畢業後,一走到街上看見書攤上那些各種關於性愛的書就想起古文老師來。也不是他一個人不正常,大家都在搶購《金瓶梅》,哪怕是再版刪節本刪得什麼都沒了,還是在黑市上值一輛腳踏車。書攤上愈來愈多的擺著《性醫學》、《人類情愛史》、《婦女的性與性高xdx潮》、《青春期的性》、《堅決杜絕手淫》……我在一大堆新雜誌裡還翻出一篇古文老師關於道教的研究文章,那本雜誌的封面是一個穿游泳衣唱民歌的歌星,翻到第十九頁是老師和他妻子的合影。編者前言中專門提到古文老師是個謙虛勤奮的學者,生活樸素注重精神,研究課題廣泛,思想開放,外加好丈夫好黨員。

他那張溫和老實的聰明練在雜誌上微笑。

哈哈:

······

難道你會同意媽媽和大表姑去嫁給兩個不認識的老頭子嗎?那咱們"黃"加怎麼辦?我兒子現在也不姓"黃",而姓我老婆的姓。因為我丈母孃非要講"民主"、"尊重女性"。

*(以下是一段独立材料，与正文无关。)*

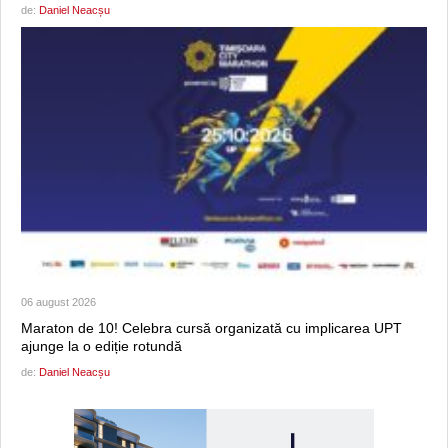
de:
Daniel Neacșu
06 august 2026
Maraton de 10! Celebra cursă organizată cu implicarea UPT
ajunge la o ediție rotundă
de:
Daniel Neacșu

這叫他媽的什麼民主?大家都騙我說將來政策變了,再生一個姓"黃"的,政策什麼時候會變?"黃"家算是完蛋了。

從"老家"來的那個小姑娘跟著一群鄉下來的年輕男女"私奔"了,誰也不知道她去了哪兒,自從她走之後,咱們家的那本"紅與黑"就找不著了······

······

倫敦天氣怎麼樣?

哥哥

我怎麼就不是一隻螞蟻?

"我看你還是另外找人當丈夫,我看不出來丈夫有多重要,可既然那是你的必需,只好找別人。我這輩子也不會當那玩藝兒。"楊飛看著他的畫兒說。我們倆同居了十年,在他媽媽的掩護下,別人都以為我們是住在同一個單元的兩間房子裡,我和他媽媽睡。

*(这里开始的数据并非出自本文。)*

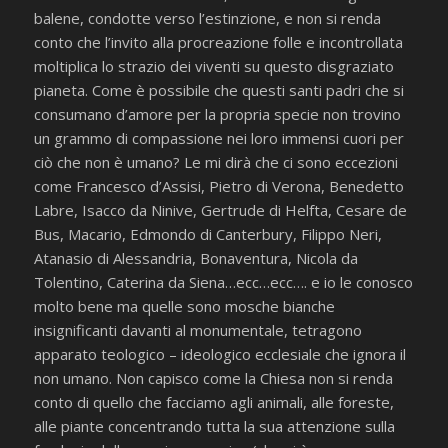
balene, condotte verso l’estinzione, e non si renda
conto che l’invito alla procreazione folle e incontrollata
moltiplica lo strazio dei viventi su questo disgraziato
pianeta. Come è possibile che questi santi padri che si
consumano d’amore per la propria specie non trovino
un grammo di compassione nei loro immensi cuori per
ciò che non è umano? Le mi dirà che ci sono eccezioni
come Francesco d’Assisi, Pietro di Verona, Benedetto
Labre, Isacco da Ninive, Gertrude di Helfta, Cesare de
Bus, Macario, Edmondo di Canterbury, Filippo Neri,
Atanasio di Alessandria, Bonaventura, Nicola da
Tolentino, Caterina da Siena…ecc…ecc…. e io le conosco
molto bene ma quelle sono mosche bianche
insignificanti davanti al monumentale, tetragono
apparato teologico – ideologico ecclesiale che ignora il
non umano. Non capisco come la Chiesa non si renda
conto di quello che facciamo agli animali, alle foreste,
alle piante concentrando tutta la sua attenzione sulla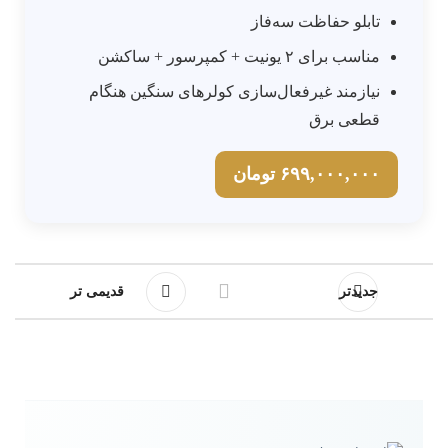
تابلو حفاظت سه‌فاز
مناسب برای ۲ یونیت + کمپرسور + ساکشن
نیازمند غیرفعال‌سازی کولرهای سنگین هنگام
قطعی برق
۶۹۹,۰۰۰,۰۰۰ تومان
جدیدتر
قدیمی تر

我媽和大表姑都以為我從此是他家的人了,睜一眼閉一眼只等我完成學業成家生子,沒想到楊飛來了個"藝術的"。

"畫兒是我的老婆,你是我的情人。"他深刻的說。

什麼呀?

我立刻回家讓大表姑和媽媽給我介紹物件。

一個星期之內我有了未婚夫。

"楊飛,我可要結婚了。"我嚇唬他。

"結吧,祝你幸福!"他笑著說。

"楊飛,你不怕我會自殺麼?"我又嚇唬他。

"說自殺的人全都不會自殺。我祝你幸福,真的。"他還是笑。

一氣之下我想盡了方法去自殺,找到方法後又覺得不值,於是去結婚登記處登記結婚。

我結婚了。

丈夫的媽媽是媽媽的老朋友,她倆在一塊兒比我跟我丈夫在一塊兒有說的。

"這小夥子長得亮堂,你們倆匹配。"大表姑說。

婚禮那天我穿了一件紅緞子夾襖,媽媽和丈夫的爸爸媽媽一起唱歌。

"打老蔣,大老蔣,打跑了老蔣吃蜜糖。"他們邊笑邊唱,好像那天是"打老蔣"紀念日。

"咱倆相好手拉手,咱送哥哥參軍走。"丈夫的媽媽走著調唱。

"雞娃子叫來狗娃子咬,當紅軍的哥哥回來了。"丈夫的爸爸唱,他是爸爸的老戰友。

"五月的鮮花開遍了原野,鮮花掩蓋了志士的鮮血。"不知媽媽是想起她那個"darling"來還是想起爸爸來,唱得大家要哭。

那是革命歷史回顧節,結婚的是過去的人們。

哥哥酒一喝多了不是哭就是笑,不是要殺人就是要殺自己。他自從十六歲時因為當了兩天"聯動"被抓起來關了一個月後,就開始駝背了。後來他去插隊,抽菸把牙都給抽黑了,喝酒喝得渾身臭烘烘的,到工廠去幹活兒又讓火星子把眼睛燙壞了一隻。

"明月……嗝……幾時有……嗝……把酒……嗝……"他打著嗝兒唸唸有詞。

"大表姑,你給咱們唱個歌兒吧。"我建議。

"哎喲,我會的可都是老掉牙的。"大表姑說。

"嗨,老大姐,現在是百花齊放百家爭鳴,沒什麼老不老的,新的老的全行,只要有利於四化。"丈夫的爸爸高聲說。

"我爸爸是傻帽。"丈夫小聲說。

"小時候聽那些媳婦罵丈夫不守規矩就唱這個:你要是今夜不回家,去你媽了個瓜搭搭。"大表姑唱。

"哎喲,這太不文明瞭。"丈夫的媽媽捂著胸口說。

"唱得好!"我和哥哥及丈夫全笑。